Alister McGrath: “And that is why it is extremely important to emphasize that the scientific method, when properly applied, is neither theistic nor anti-theistic. It is simply about trying to offer explanations for what we find in the world—proximate explanations, not ultimate explanations. Ultimate explanations begin to ask deeper questions like, ‘Why is the universe as it is?’ That is where we can start to talk about God.”
Michael Ramsden: “I think what has happened in the last couple decades is that we have lost sight of the overall history the context of this debate, and then that has then fueled a continued misunderstanding about the contemporary debate, and it instilled this sense of war between Christianity and science—that these two things are battling each other, they are fighting each other, and they are at odds with each other. So, the options are look—be pre-modern, go live in a cave, and believe in God or embrace reality, welcome the new world, and be an atheist. Whereas actually what the facts, what the figures, what everything else shows is that that is not actually correct.”

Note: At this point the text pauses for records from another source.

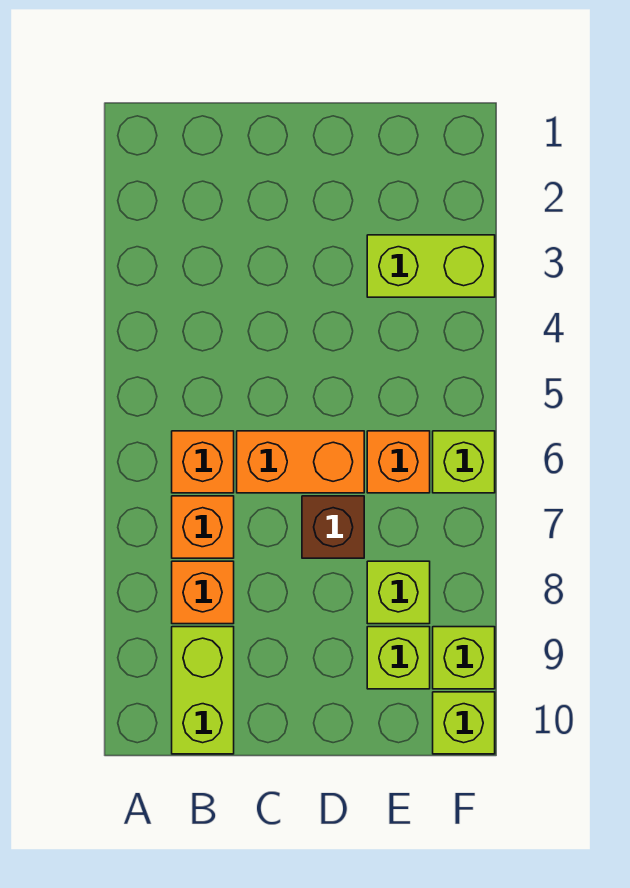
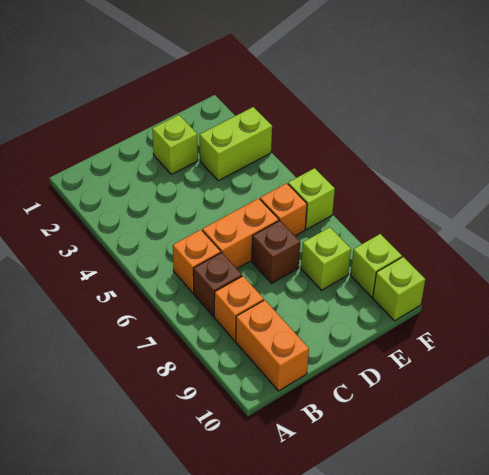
orange brick B7 level 1 -> brown brick B7 level 1
lime brick B9:B10 level 1 -> orange brick B9:B10 level 1
lime brick E9 level 1 -> lime brick D2 level 1

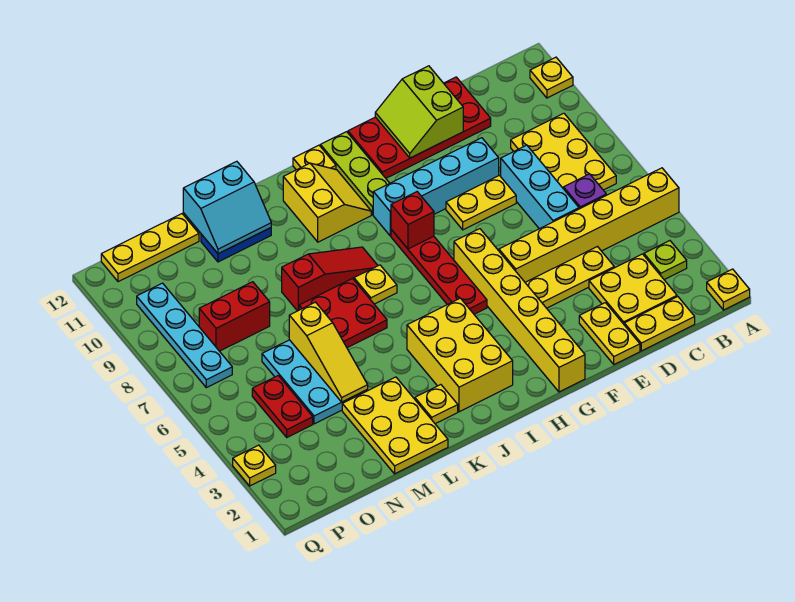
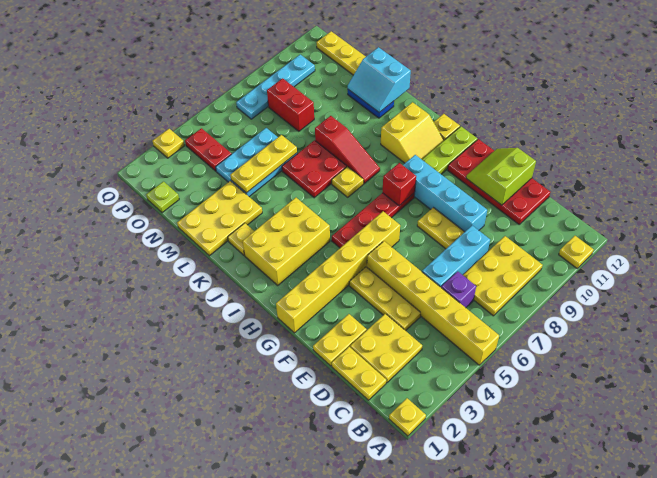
lime plate B3 level 1 -> lime plate O1 level 1
yellow slope M4:M6 level 2 top 6 -> yellow plate M4:M6 level 2
red plate O4:O5 level 1 -> red plate O4:P4 level 1

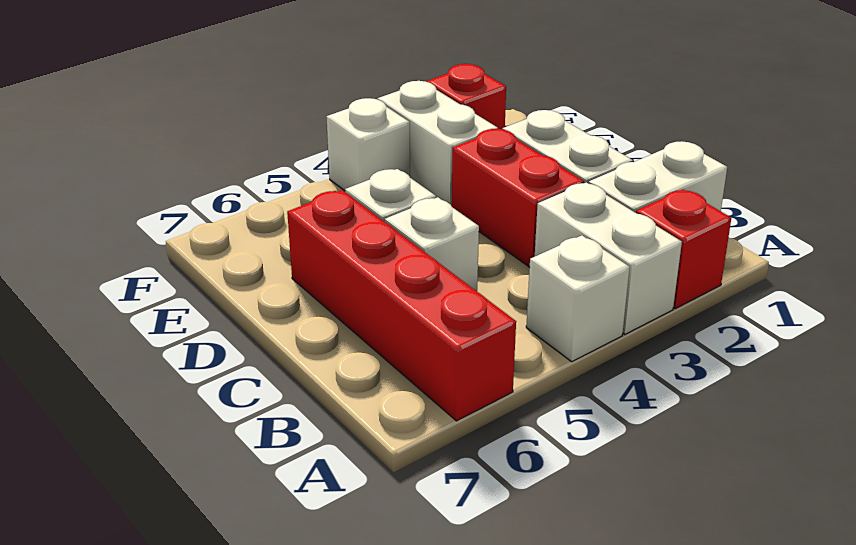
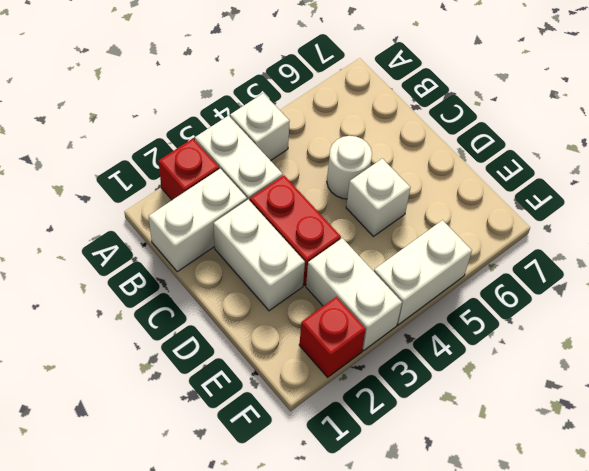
red brick A6:D6 level 1 -> none
white brick C5 level 1 -> white round brick C5 level 1
white brick F4 level 1 -> white brick F4:F5 level 1

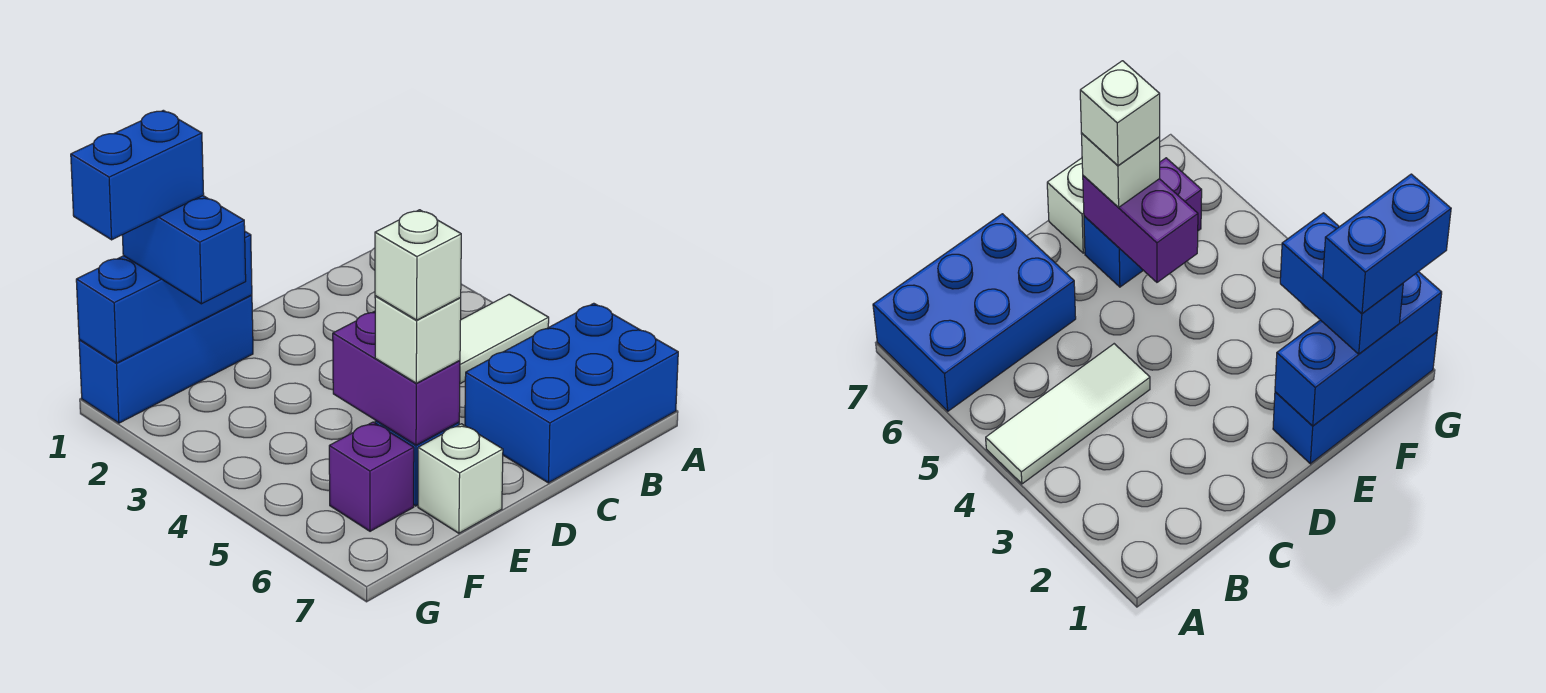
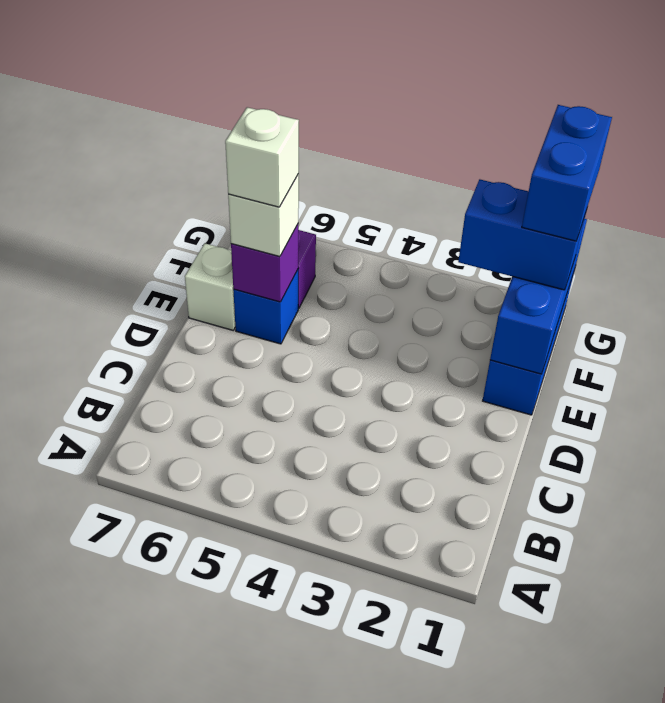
white tile A4:C4 level 1 -> none
blue brick A6:C7 level 1 -> none
purple brick E5:E6 level 2 -> purple brick E6 level 2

John Polkinghorne: “There is a sort of myth in modern society that when Charles Darwin published his great book The Origin of Species in 1859 that all the scientific people shouted ‘yes’ and all the religious people shouted ‘no.’ That is not true on either side, and in particular, there were religious people who from the start welcomed Darwin’s ideas. Charles Kingsley, who was a clergyman friend of Darwin’s, said, ‘Darwin has shown us that God had done something clever. Rather than producing a ready-made world with the snap of divine fingers, God had brought into being a world so full of fruitfulness and potentiality that creatures could be allowed to be themselves and to make themselves. We have to recognize that God acts as much through natural processes as in any other way. The idea that somehow the creator of the world, who ordains the character of nature, does not work through natural processes is really a silly idea.
Alister McGrath: “In light of the deeper Christian narrative, everything makes sense if we assume there is a purposeful God, who in some way is directing his creation towards the outcomes that we now see.”
Ard Louis: “One of the really big difficulties in looking at all this stuff about creation and science is that we take a lot of our own feelings about ourselves and put them in. We think that where we come from determines who we are and how we should live. I think that is the reason why a lot of Christians intuitively would prefer man to be made in an instant because somehow they feel that where we come from determines who we are. Therefore, if we were made in an instant that would be more glorious than if God made us over time. But I think that is wrong, the Bible tells us that are value comes from what God thinks about us, not by the details of how we are made.”
Chris Tilling: “Humans are explicitly stated to have come from the dust of the earth. So, in terms of our constitution, we are no different from the animal kingdom. What is different according to the Genesis account is that God enters into relationship with humans. It shifts the focus away from who we are, to who God is, and it seems to me that that is more faithful to the Christian gospel.”
John Polkinghorne: “I think that Christian people are genuinely seeking to serve the God of truth. That means that they have a very important investment in truth, and they need to welcome truth and not be afraid of truth in whatever sort it comes. Now, not all truth comes through science, but some of it does, and it is very sad to see people serving the God of truth who are turning their backs on certain types of truth.”